After assertiveness training, a formerly passive client appropriately confronts a peer in group therapy. The group leader states, “I’m so proud of you for being assertive. You are so good!” Which communication technique has the leader employed?
- A. The non-therapeutic technique of giving approval.
- B. The non-therapeutic technique of interpreting.
- C. The therapeutic technique of presenting reality.
- D. The therapeutic technique of making observations.
Correct Answer: A. The non-therapeutic technique of giving approval.
The group leader has employed the non therapeutic technique of giving approval. Giving approval implies that the nurse has the right to pass judgment on whether the client’s ideas or behaviors are “good” or “bad.” This creates a conditional acceptance of the client.
- Option B: Interpreting is making conscious that which is unconscious to the client; telling the client the meaning of his or her experience. The client’s thoughts and feelings are his own, not to be interpreted by the nurse or for hidden meaning.

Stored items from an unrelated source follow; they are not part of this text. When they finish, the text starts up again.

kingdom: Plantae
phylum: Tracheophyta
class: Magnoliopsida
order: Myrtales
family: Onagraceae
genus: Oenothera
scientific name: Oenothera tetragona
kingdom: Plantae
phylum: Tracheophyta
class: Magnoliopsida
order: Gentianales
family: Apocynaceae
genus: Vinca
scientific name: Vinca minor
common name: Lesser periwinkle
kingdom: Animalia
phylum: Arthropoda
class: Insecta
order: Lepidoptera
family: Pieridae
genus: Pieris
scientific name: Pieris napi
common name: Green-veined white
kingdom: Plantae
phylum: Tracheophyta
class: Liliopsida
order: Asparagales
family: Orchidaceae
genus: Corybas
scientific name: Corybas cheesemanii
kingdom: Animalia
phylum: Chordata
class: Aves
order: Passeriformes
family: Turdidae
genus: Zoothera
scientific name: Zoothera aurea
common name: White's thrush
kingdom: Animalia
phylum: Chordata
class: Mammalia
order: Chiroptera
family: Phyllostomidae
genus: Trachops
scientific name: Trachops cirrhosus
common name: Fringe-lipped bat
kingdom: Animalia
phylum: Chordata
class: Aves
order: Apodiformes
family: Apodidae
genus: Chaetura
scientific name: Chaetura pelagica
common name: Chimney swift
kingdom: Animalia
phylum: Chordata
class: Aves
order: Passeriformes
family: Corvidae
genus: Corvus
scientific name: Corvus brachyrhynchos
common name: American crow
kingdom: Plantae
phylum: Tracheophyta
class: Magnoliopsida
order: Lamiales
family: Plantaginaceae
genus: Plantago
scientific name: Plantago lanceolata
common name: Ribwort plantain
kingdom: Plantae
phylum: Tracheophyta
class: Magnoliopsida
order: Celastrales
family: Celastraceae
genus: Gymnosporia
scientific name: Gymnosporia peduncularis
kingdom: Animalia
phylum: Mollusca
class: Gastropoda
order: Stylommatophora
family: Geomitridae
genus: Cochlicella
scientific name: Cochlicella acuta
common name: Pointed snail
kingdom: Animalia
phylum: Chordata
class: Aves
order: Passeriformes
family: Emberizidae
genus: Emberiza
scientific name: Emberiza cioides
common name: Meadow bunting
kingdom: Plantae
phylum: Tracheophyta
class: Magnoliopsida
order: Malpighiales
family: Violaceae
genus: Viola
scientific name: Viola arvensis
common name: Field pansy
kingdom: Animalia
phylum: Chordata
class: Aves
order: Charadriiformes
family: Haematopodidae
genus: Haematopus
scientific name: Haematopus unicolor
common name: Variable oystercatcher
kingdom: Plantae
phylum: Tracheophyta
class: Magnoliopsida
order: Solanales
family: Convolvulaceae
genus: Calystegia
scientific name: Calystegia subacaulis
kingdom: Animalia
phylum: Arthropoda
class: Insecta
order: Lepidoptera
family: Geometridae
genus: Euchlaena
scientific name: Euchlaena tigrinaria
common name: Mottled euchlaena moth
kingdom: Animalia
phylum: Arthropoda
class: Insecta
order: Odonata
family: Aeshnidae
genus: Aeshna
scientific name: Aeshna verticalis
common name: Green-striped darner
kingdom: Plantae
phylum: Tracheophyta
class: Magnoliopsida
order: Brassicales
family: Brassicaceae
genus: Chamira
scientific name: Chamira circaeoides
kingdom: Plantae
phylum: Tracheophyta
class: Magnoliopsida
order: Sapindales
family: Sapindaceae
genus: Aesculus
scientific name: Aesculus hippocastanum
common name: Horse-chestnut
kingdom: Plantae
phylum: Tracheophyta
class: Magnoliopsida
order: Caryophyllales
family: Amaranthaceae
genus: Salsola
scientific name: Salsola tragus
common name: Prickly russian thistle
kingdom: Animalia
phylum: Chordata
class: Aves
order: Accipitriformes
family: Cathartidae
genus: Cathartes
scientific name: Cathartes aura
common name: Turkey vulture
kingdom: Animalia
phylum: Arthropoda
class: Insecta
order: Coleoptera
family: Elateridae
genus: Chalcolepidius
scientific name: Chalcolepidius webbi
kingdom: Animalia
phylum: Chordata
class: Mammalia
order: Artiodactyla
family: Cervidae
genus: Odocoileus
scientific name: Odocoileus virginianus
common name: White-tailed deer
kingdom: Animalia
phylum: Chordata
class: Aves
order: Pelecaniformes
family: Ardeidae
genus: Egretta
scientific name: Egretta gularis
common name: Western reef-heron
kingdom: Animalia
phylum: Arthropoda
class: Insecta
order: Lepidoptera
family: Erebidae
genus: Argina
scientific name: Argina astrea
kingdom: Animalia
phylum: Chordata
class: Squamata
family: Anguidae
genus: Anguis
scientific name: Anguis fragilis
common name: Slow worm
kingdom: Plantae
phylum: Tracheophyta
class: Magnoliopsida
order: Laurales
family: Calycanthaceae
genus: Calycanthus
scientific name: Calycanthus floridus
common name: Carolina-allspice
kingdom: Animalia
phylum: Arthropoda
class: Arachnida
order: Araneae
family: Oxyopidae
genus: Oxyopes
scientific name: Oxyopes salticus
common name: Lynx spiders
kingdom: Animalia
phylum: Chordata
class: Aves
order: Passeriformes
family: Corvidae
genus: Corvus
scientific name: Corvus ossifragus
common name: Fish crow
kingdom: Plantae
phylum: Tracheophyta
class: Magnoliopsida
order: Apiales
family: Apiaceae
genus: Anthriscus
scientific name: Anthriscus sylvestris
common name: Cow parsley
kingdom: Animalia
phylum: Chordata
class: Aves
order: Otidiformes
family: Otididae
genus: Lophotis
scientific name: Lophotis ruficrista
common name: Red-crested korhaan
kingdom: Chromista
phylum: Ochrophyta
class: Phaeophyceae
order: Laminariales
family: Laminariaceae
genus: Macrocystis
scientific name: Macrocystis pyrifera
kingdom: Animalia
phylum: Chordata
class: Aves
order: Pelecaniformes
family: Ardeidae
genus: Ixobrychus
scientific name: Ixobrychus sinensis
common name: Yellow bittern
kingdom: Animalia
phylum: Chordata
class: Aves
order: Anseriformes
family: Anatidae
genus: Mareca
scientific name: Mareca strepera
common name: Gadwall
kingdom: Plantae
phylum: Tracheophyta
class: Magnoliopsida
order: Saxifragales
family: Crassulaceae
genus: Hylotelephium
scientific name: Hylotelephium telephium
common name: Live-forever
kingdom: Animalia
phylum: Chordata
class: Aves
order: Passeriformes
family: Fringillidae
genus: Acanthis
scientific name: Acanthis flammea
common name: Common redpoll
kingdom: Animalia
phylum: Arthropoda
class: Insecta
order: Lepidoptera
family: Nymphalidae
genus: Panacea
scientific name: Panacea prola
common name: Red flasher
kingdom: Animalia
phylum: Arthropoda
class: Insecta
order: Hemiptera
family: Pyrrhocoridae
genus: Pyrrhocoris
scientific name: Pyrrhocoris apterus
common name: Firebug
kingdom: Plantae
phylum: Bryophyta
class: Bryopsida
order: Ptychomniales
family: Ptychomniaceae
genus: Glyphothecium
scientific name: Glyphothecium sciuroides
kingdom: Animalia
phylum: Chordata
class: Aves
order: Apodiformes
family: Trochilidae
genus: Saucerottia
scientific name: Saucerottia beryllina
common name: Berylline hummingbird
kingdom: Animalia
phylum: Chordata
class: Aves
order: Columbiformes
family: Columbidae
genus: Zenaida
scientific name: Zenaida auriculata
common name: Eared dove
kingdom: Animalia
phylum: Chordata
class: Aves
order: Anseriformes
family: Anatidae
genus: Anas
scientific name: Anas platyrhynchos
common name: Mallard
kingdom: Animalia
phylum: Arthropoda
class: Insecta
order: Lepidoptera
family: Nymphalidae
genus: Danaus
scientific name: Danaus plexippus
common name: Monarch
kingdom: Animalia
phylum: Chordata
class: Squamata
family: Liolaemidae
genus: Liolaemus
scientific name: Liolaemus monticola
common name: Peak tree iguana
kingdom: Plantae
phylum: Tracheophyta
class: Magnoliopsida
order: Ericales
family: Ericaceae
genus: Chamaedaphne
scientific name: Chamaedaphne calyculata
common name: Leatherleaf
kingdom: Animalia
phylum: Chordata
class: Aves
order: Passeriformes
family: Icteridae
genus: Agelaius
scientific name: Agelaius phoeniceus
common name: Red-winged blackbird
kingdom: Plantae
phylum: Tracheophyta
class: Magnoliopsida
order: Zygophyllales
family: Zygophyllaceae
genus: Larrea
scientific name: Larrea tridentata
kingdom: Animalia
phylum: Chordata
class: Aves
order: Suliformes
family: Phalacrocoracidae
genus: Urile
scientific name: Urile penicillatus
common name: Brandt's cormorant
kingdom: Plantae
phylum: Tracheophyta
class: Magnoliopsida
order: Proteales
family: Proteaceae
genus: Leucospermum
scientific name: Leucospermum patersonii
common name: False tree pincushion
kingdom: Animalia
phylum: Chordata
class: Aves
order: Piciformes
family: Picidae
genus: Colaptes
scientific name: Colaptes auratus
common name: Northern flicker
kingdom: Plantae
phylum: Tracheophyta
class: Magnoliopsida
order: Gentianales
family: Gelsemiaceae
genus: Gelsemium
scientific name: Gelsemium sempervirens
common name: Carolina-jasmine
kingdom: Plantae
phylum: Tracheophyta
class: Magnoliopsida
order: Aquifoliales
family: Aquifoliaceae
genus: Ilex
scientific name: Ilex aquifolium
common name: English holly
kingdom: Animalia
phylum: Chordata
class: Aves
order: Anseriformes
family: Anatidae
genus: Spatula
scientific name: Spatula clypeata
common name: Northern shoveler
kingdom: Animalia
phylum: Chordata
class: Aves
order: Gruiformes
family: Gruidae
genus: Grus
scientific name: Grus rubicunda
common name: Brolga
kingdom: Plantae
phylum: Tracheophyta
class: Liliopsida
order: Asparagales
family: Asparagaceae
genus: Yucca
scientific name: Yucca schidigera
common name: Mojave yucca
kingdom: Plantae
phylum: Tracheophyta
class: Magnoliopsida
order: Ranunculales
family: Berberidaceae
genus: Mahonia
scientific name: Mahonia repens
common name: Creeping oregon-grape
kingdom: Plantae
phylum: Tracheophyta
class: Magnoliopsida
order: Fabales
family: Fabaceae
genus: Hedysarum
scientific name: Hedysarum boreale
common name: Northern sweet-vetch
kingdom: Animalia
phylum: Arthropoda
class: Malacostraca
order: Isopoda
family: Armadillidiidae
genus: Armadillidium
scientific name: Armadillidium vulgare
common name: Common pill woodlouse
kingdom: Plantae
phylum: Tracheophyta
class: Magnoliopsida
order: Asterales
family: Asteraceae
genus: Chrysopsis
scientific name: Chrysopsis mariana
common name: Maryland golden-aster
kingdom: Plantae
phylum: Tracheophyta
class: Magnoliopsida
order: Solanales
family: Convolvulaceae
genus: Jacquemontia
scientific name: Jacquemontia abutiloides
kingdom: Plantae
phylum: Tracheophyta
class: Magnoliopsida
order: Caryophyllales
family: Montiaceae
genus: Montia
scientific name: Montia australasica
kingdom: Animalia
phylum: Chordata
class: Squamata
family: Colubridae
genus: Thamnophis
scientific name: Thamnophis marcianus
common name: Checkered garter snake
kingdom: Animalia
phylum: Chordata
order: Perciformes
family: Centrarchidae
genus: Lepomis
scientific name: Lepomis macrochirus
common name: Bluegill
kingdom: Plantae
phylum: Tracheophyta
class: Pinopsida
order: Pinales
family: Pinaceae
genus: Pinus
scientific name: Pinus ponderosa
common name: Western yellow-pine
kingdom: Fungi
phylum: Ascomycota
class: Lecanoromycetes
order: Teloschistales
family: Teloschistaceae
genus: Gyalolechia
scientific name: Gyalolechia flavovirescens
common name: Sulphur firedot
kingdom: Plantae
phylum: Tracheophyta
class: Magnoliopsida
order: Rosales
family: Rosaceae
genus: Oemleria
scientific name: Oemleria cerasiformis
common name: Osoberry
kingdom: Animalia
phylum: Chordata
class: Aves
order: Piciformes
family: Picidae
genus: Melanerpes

- Option C: Presenting reality refers to offering for consideration that which is real. When it is obvious that the client is misinterpreting reality, the nurse can indicate what is real. The nurse does this by calmly and quietly expressing the nurse’s perceptions or the facts not by way of arguing with the client or belittling his experience.
- Option D: Making observations refers to verbalizing what the nurse perceives. Sometimes clients cannot verbalize or make themselves understood. Or the client may not be ready to talk.